The Cardinals have played at the current Busch Stadium since it opened in 1966. From 1953-1966, the ballpark previously known as Sportsman's Park was called Busch Stadium, after the brewery purchased the ballclub and the stadium.

DeWitt called Anheuser-Busch a "great and admired company and corporate citizen," and he and Lamping both emphasized that the team had hoped to keep the Busch Stadium name. He presented Tony Ponturo, Anheuser-Busch's vice president of global media and sports marketing, with a print from the team featuring images of all three stadiums to carry the name.

The duration and magnitude of the relationship between the team and Anheuser-Busch is highlighted by this fact: The Cardinals had five Hall of Famers in attendance at the news conference, and every one of them played in at least one iteration of Busch Stadium.

"It's been such a part of all of our lives here in St. Louis for so long that it's only right," said Ozzie Smith, who was joined by fellow Cooperstown enshrinees Bob Gibson, Lou Brock, Stan Musial and Red Schoendienst. "I told Tony Ponturo that to even talk about putting some other name on this stadium would be sacrilegious."

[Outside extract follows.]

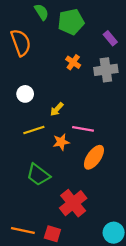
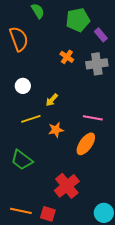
green pentagon: (71, 22) -> (78, 20), moved
pink line: (83, 129) -> (93, 118), moved
green trapezoid: (38, 175) -> (22, 160), moved

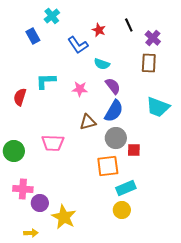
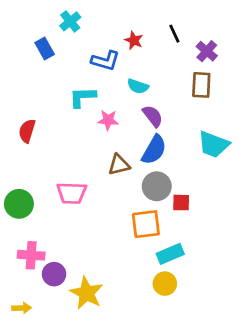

Other Cardinals luminaries present included general manager Walt Jocketty, manager Tony La Russa, All-Stars Scott Rolen and Albert Pujols and former manager Whitey Herzog.

"I just can't see this stadium being called anything else but Busch Stadium," said Herzog, who skippered St. Louis to its last world championship, in 1982. "I don't go back to Stan the Man and Red and everybody, but I did play in Sportsman's Park and I really was hoping this was what the name would be."

In addition to announcing the name, the club revealed how the facades of the new park will look. Over each of the four main entrances will hang a large sign with "BUSCH STADIUM" in block letters and "HOME FIELD OF THE ST. LOUIS CARDINALS" in smaller letters underneath.

"Busch Stadium" signs will appear throughout the park, as of course will prominent advertising for Anheuser-Busch's two main brands, Budweiser and Bud Light. The corporation will continue to hold exclusive alcohol beverage sponsorship rights on Cardinals television and radio broadcasts, as well as rights to use the team's logo, to go along with its presence within the stadium.

"We could not be more proud of this relationship or more excited about the prospects for the future," said Ponturo.

Ponturo said that no serious consideration was ever given to a different name to the park, once discussions became serious. A-B's best-known brands are Budweiser and Bud Light, but the facility was never close to being named after one of those beverages.

"We looked at the tradition and the legacy. When you have something for 50 years that's called Busch Stadium, we felt that it wouldn't be appropriate to do anything other than that."

With a typically hot St. Louis summer sun beating down, A-B made a special gesture to the construction workers who took a brief break to attend the announcement. Ponturo announced that all the workers in attendance would receive a free six-pack of Budweiser, bottled on Wednesday.

Just underscoring, yet again, that the Cardinals and Busch continue to have a beautiful relationship.